Autor: Arsen Azizov, Lead Occupational Safety Specialist — Gazprom Transgaz Ukhta
Los equipos de protección individual (EPI) no son una invención moderna. Su evolución refleja una búsqueda de siglos por encontrar formas de proteger a las personas en entornos peligrosos: desde amenazas naturales hasta riesgos industriales. Repasemos las etapas clave en el desarrollo de los EPI.
La antigüedad: los primeros prototipos
Ya en la antigüedad, las personas creaban equipos de protección primitivos:
- Ojos. Los inuits tallaban «gafas de nieve» con colmillos de morsa o cuernos de caribú con ranuras estrechas, lo que les protegía de la radiación ultravioleta y la «ceguera de las nieves». En China, los trabajadores utilizaban gafas de cuarzo ahumado.
- Respiración. Los «médicos de la peste» medievales llevaban máscaras con largos picos llenos de hierbas, ya que se creía que esto prevenía las infecciones.
Siglo XIX: la Revolución Industrial y el origen de los EPI modernos
El desarrollo de fábricas y plantas generó la necesidad de una protección sistemática para los trabajadores:
- Aparecieron los primeros modelos de calzado de seguridad: botas de goma y zapatos con puntera de metal para proteger contra daños mecánicos.
- Comenzó la producción de ropa de trabajo fabricada con materiales resistentes, capaces de soportar la exposición a productos químicos y altas temperaturas.
- El descubrimiento de materiales sintéticos (nailon, poliéster) permitió crear ropa de protección ligera pero resistente.

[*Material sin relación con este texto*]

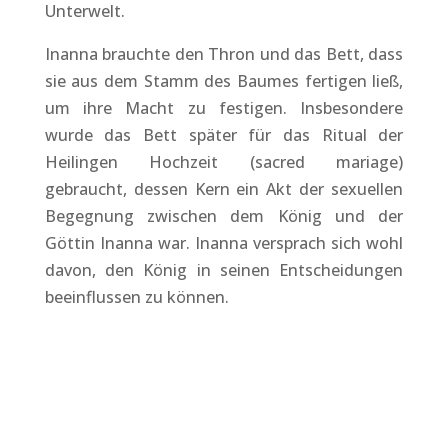
Unterwelt.
Inanna brauchte den Thron und das Bett, dass
sie aus dem Stamm des Baumes fertigen ließ,
um ihre Macht zu festigen. Insbesondere
wurde das Bett später für das Ritual der
Heilingen Hochzeit (sacred mariage)
gebraucht, dessen Kern ein Akt der sexuellen
Begegnung zwischen dem König und der
Göttin Inanna war. Inanna versprach sich wohl
davon, den König in seinen Entscheidungen
beeinflussen zu können.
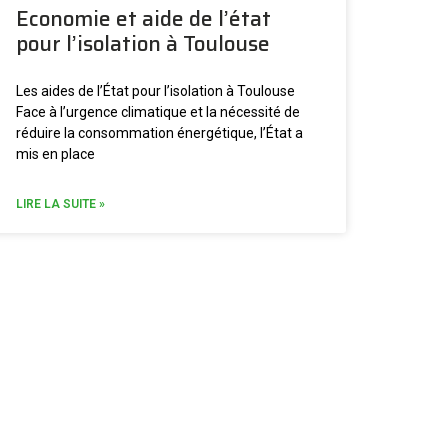
Economie et aide de l’état
pour l’isolation à Toulouse
Les aides de l’État pour l’isolation à Toulouse
Face à l’urgence climatique et la nécessité de
réduire la consommation énergétique, l’État a
mis en place
LIRE LA SUITE »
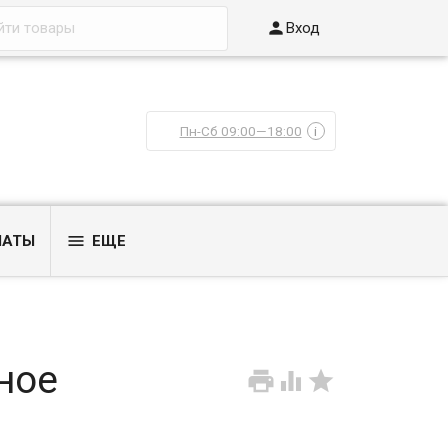

Вход
Пн-Сб 09:00—18:00
i

ЛАТЫ
ЕЩЕ
ное



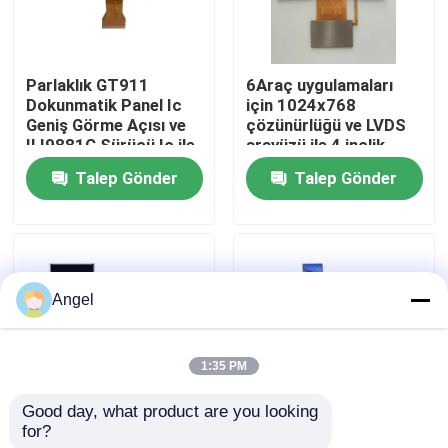
SG Gösterisi
Parlaklık GT911
6Araç uygulamaları
Dokunmatik Panel Ic
için 1024x768
Hakkımızda
Geniş Görme Açısı ve
çözünürlüğü ve LVDS
ILI9881C Sürücü Ic ile
arayüzü ile 4 inçlik
TFT Ekran Paneli
TFT ekran modülü
Talep Gönder
Talep Gönder
Fabrika turu
Kalite kontrol
Angel
Bize Ulaşın
1:35 PM
Bir teklif isteği
Good day, what product are you looking 
for?
4.58 inç LCD TFT
1.35 inç LCD TFT
LCD TFT Ekran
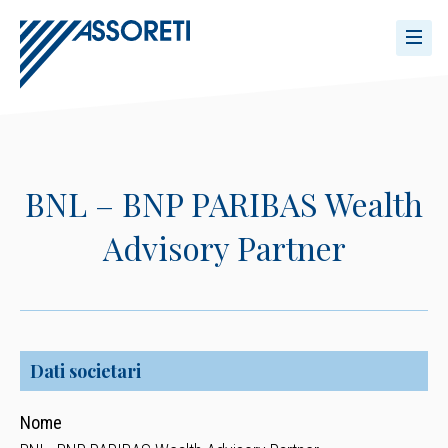
BNL – BNP PARIBAS Wealth
Advisory Partner
Dati societari
Nome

Primera Guerra Mundial: un gran avance en la protección respiratoria
El uso de armas químicas (cloro, fosgeno) fue el catalizador para el desarrollo de máscaras antigás eficaces:
- En 1915, el químico ruso N. D. Zelinsky y el ingeniero M. I. Kummant crearon la máscara antigás con filtro de carbón, lo que salvó millones de vidas.
- En Europa se desarrollaron dos enfoques:
– Máscaras antigás húmedas: telas impregnadas con soluciones neutralizantes (por ejemplo, el «casco P» británico con fenolato de sodio).
– Máscaras antigás secas: con filtros de cartucho (modelos alemanes con cartuchos de tres capas).
- En 1916, Rusia transfirió la tecnología de la máscara antigás de Zelinsky-Kummant a los aliados, lo que influyó en el desarrollo de los EPI en otros países.
Décadas de 1920 y 1930: sistematización y nuevas tendencias
Después de la guerra, el progreso no se detuvo:
- En la URSS, en 1926, se aprobaron las primeras normas para la entrega de ropa de trabajo a constructores y trabajadores industriales.
- En 1929, apareció el manual de uso de los EPI, que regulaba su almacenamiento y funcionamiento.
- Comenzaron los trabajos de protección de la piel: en 1937 se creó un material de caucho para trajes aislantes y, más tarde, modelos más ligeros de tela engomada.
- El empresario estadounidense E. D. Bullard desarrolló en 1919 el casco Hard Boiled para mineros, inspirándose en los cascos militares.
Segunda mitad del siglo XX: perfeccionamiento tecnológico
- Desarrollo de la protección auditiva: desde tapones de cera hasta modelos de silicona y espuma (el gran avance de 1972: tapones de espuma con cancelación de ruido).
- Aparición de gafas de protección para buceo y aviación con lentes transparentes.
- Introducción de materiales compuestos (como el Kevlar) para aumentar la resistencia de los EPI manteniendo un peso ligero.
Siglo XXI: la era de la multifuncionalidad y la ergonomía
Los EPI modernos combinan:
- Multifuncionalidad. Por ejemplo, ropa de trabajo que protege simultáneamente contra el fuego, los productos químicos y la electricidad estática.
- Ergonomía. Diseños que tienen en cuenta la comodidad y la movilidad (por ejemplo, guantes con forros resistentes a los cortes).
- Tecnologías digitales. Auriculares inteligentes con cancelación de ruido adaptativa, sensores para monitorizar el estado de los EPI.
- Sostenibilidad. Uso de materiales reciclables y componentes biodegradables.
La historia de los EPI es un viaje desde los dispositivos artesanales hasta los sistemas de protección de alta tecnología. Cada etapa de desarrollo ha sido una respuesta a nuevas amenazas: desde factores naturales hasta riesgos industriales. En la actualidad, los EPI siguen evolucionando, combinando innovación, seguridad y comodidad para minimizar los riesgos humanos en cualquier entorno.